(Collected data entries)
----------
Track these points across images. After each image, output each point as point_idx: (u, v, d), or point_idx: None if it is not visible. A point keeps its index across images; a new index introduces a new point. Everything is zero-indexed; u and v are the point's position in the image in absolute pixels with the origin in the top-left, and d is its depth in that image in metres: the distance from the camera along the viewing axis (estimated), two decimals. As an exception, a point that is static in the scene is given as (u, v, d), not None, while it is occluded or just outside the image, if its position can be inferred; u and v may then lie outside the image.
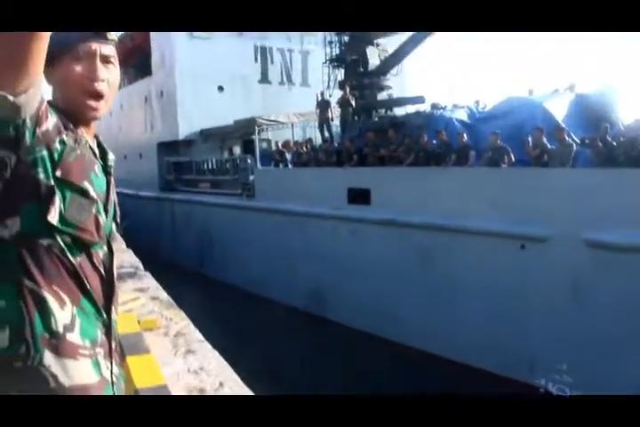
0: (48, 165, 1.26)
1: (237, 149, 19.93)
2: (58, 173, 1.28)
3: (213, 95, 20.08)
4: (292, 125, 17.77)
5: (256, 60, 21.29)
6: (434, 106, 13.61)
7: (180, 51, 19.43)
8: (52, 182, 1.27)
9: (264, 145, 18.29)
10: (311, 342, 11.27)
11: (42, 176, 1.26)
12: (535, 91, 13.18)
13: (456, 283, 9.73)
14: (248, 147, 19.16)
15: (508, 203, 8.97)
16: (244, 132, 17.81)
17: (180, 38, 19.41)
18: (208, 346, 4.63)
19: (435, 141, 10.90)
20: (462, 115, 12.41)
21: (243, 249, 15.09)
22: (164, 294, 6.49)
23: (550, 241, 8.52)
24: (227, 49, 20.07)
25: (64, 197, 1.29)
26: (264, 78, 21.54)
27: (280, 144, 15.77)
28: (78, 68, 1.40)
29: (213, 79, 20.02)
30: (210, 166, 18.34)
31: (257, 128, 16.27)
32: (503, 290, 9.08)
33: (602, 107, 11.08)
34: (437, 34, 14.68)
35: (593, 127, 10.52)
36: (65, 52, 1.39)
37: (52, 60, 1.35)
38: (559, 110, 11.07)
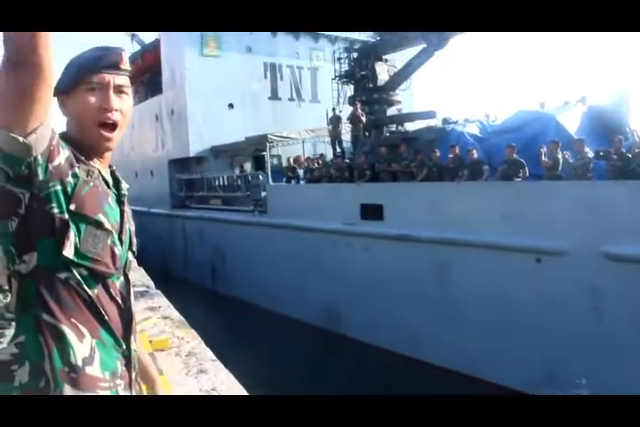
----------
Exercise objective
Would you return all of the entries unchanged while omitting the images?

Output
Track these points across images. After each image, output each point as point_idx: (u, v, d), or point_idx: None if it is not visible. A point keeps its index across images; a new index introduces a new point. Everything is zero-indexed; u and v are the point's position in the image in absolute pixels with the origin in the top-left, and d is its depth in that image in metres: the distance from the camera along the viewing axis (estimated), two decimals. As an exception, a point that is static in the scene is given as (u, v, d), not None, while it is occluded or just outside the image, if its position can be inferred; u and v may then lie outside the image.
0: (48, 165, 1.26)
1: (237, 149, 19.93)
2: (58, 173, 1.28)
3: (213, 95, 20.08)
4: (292, 125, 17.77)
5: (256, 60, 21.29)
6: (434, 106, 13.61)
7: (180, 51, 19.43)
8: (52, 182, 1.27)
9: (264, 145, 18.29)
10: (311, 342, 11.27)
11: (42, 176, 1.26)
12: (535, 91, 13.18)
13: (456, 283, 9.73)
14: (248, 147, 19.16)
15: (508, 203, 8.97)
16: (244, 132, 17.81)
17: (180, 38, 19.41)
18: (208, 346, 4.63)
19: (435, 141, 10.90)
20: (462, 115, 12.41)
21: (243, 249, 15.09)
22: (164, 294, 6.49)
23: (550, 241, 8.52)
24: (227, 49, 20.07)
25: (64, 197, 1.29)
26: (264, 78, 21.54)
27: (280, 144, 15.77)
28: (78, 68, 1.40)
29: (213, 79, 20.02)
30: (210, 166, 18.34)
31: (257, 128, 16.27)
32: (503, 290, 9.08)
33: (602, 107, 11.08)
34: (437, 34, 14.68)
35: (593, 127, 10.52)
36: (65, 52, 1.39)
37: (52, 60, 1.35)
38: (559, 110, 11.07)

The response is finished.